▸ **GOAL OF THE EXERCISE**
Look through the records and copy every line in which "Widder" appears.

● ● ●

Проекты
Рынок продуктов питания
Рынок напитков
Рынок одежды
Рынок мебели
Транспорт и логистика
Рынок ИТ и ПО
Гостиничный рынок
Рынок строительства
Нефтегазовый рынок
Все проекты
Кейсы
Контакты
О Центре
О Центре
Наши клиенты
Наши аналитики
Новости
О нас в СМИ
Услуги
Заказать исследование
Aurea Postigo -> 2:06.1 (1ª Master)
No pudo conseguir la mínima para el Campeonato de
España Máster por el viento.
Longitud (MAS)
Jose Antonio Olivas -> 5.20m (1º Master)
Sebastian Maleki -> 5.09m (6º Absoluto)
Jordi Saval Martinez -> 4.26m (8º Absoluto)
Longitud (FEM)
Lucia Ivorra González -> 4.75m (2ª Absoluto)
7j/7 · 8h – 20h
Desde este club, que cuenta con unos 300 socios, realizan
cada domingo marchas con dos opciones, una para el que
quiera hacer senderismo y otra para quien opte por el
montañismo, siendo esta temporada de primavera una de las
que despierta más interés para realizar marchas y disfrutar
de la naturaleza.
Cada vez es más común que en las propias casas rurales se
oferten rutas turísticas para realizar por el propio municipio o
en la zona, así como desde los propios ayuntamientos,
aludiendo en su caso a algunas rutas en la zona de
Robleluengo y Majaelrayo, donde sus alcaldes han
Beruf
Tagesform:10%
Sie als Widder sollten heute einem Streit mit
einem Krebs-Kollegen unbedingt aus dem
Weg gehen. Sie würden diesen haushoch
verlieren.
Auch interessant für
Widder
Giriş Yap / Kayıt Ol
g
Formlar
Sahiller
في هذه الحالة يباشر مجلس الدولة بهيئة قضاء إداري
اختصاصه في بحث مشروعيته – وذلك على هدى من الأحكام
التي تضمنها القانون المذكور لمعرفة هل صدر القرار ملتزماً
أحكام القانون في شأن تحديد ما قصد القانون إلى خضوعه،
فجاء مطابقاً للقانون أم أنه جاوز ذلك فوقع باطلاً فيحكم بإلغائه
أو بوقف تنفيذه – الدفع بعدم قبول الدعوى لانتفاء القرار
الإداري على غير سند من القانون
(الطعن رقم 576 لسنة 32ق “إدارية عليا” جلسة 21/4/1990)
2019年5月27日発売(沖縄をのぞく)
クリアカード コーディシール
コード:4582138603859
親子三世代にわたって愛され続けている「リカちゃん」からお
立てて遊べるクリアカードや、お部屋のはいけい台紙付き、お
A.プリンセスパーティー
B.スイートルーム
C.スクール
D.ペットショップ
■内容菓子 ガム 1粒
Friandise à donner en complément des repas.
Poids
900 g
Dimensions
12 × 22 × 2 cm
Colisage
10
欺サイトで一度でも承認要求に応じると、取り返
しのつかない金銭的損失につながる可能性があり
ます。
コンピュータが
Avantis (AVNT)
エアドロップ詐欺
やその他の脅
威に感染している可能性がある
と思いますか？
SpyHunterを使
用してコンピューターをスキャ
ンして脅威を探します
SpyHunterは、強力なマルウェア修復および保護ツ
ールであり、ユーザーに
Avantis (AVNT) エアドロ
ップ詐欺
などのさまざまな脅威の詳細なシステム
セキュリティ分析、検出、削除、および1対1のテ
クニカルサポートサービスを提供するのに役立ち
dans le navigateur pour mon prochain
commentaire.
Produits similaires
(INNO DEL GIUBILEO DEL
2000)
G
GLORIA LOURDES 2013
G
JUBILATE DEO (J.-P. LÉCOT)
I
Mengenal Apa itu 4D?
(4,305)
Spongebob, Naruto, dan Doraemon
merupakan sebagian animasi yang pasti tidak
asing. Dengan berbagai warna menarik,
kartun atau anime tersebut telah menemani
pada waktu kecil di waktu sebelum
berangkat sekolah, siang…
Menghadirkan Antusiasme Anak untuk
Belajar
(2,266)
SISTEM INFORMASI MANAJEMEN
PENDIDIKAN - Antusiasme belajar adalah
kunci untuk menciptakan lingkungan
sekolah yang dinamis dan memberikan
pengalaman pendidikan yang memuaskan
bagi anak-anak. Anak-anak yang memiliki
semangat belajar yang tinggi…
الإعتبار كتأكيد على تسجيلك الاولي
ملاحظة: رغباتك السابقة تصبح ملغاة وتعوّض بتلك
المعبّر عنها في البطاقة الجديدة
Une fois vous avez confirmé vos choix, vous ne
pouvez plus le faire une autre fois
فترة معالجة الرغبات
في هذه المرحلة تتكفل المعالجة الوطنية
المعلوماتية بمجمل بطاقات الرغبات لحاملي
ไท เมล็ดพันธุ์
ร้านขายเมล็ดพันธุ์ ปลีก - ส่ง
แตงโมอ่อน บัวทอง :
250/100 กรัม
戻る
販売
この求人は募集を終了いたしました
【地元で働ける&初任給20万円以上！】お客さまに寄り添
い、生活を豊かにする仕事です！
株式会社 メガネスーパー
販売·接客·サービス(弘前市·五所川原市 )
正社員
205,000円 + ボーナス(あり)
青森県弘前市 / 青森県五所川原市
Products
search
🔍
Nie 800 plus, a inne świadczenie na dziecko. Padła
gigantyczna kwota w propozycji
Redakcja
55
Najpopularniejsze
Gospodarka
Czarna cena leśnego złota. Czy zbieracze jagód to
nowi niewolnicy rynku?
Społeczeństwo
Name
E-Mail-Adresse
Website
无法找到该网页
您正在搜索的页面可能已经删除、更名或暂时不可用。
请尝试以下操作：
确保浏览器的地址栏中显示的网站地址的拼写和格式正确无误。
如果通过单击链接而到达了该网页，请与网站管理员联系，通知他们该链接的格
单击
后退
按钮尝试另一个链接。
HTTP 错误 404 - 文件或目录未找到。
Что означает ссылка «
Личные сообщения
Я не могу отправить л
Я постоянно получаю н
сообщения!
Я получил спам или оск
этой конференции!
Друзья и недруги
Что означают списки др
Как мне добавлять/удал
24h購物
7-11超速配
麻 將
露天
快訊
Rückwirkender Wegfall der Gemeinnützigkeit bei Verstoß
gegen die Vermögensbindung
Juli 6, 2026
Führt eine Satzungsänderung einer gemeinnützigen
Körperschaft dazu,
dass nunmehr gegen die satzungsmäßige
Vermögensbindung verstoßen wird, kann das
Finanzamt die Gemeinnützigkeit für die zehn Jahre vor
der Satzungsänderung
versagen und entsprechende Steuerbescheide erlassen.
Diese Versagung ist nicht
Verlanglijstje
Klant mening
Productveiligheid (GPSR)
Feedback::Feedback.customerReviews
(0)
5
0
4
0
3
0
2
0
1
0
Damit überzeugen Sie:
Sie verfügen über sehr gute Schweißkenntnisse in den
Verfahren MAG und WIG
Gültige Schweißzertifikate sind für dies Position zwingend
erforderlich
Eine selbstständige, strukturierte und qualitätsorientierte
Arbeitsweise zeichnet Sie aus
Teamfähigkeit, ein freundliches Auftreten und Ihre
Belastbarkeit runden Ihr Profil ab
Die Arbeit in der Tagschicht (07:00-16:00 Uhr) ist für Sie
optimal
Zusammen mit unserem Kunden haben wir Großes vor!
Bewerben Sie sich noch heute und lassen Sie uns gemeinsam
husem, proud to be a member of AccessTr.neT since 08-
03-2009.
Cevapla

● ● ●

▸ **TASK OUTPUT**
Sie als Widder sollten heute einem Streit mit
Widder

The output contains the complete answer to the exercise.